During the migration, we expect to have some scripts in initscripts and
some in an upstart jobs package; this is probably a sequence of changes
Debian don't need to take wholesale.
> Btw, something I haven't really understood. How will dependencies for
> services be handled. If I understand correctly, all the "base"
> initscripts will be upstart jobs and have the correct "dependencies"
> through events.
That's correct. Upstart isn't a dependency-based init system, unlike
initng, it works purely on events. The principal difference is that
it's backwards. A dependency-based init system starts network because
apache depends on it, an event-based init system starts apache because
network has been started.
(Note that the LSB stuff is neither, it simply uses that information to
perform ordering of the boot sequence)
> But how will upstart handle things like "apache needs network to be set
"start on network" ?
> "tomcat needs postgresql to be up"
"start on postgresql" ?
> Will some upstart initscripts read LSB tags in apache and tomcat's
> standard init scripts or will we have to change these ?
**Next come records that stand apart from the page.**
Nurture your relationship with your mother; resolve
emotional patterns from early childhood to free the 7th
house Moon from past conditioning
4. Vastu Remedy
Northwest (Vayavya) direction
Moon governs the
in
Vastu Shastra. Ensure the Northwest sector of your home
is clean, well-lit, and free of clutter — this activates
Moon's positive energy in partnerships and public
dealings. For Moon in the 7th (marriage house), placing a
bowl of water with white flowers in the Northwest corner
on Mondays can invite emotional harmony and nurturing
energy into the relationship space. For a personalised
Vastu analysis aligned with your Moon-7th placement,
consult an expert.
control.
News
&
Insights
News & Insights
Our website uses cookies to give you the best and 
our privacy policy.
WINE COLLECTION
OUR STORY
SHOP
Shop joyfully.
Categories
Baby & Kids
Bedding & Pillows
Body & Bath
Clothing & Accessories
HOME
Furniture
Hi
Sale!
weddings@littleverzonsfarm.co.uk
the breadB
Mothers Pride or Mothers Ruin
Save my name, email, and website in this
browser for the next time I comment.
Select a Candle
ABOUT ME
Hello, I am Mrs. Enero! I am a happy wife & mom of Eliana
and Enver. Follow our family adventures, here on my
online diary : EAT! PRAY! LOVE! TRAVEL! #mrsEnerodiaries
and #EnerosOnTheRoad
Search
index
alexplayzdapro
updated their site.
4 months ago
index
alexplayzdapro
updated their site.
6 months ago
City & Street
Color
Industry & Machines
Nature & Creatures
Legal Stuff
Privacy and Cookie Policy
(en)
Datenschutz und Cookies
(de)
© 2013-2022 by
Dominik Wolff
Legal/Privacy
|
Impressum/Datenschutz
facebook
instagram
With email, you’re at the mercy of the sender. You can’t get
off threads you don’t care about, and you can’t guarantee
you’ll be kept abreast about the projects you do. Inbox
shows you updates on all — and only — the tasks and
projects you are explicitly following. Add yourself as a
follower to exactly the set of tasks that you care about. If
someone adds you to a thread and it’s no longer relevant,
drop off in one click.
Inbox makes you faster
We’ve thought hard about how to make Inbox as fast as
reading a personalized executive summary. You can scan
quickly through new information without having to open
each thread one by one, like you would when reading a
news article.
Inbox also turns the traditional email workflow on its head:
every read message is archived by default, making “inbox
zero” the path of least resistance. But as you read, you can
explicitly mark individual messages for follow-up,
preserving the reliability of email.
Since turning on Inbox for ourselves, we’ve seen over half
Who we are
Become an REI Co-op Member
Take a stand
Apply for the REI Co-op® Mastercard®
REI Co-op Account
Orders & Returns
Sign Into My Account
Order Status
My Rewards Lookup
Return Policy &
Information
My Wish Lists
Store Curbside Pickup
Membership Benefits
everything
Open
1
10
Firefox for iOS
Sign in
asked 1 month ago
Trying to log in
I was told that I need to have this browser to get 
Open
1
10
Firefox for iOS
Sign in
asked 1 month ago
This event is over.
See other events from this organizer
No. If apache and tomcat wanted to use upstart events, they would have
to have their init scripts replaced with upstart job files. This is
desirable anyway in the long-run as it means we can provide service
management, etc. for them.
In the short term, the init scripts are run by /etc/init.d/rc as usual
which has no concept of dependencies, and just runs things in order.
The rcS job (which exec's /etc/init.d/rcS) would be run when we have
writable filesystems, so would "finish up" the configuration.
Have you ever, ever felt like this?
Had strange things happen? Are you going round the twist?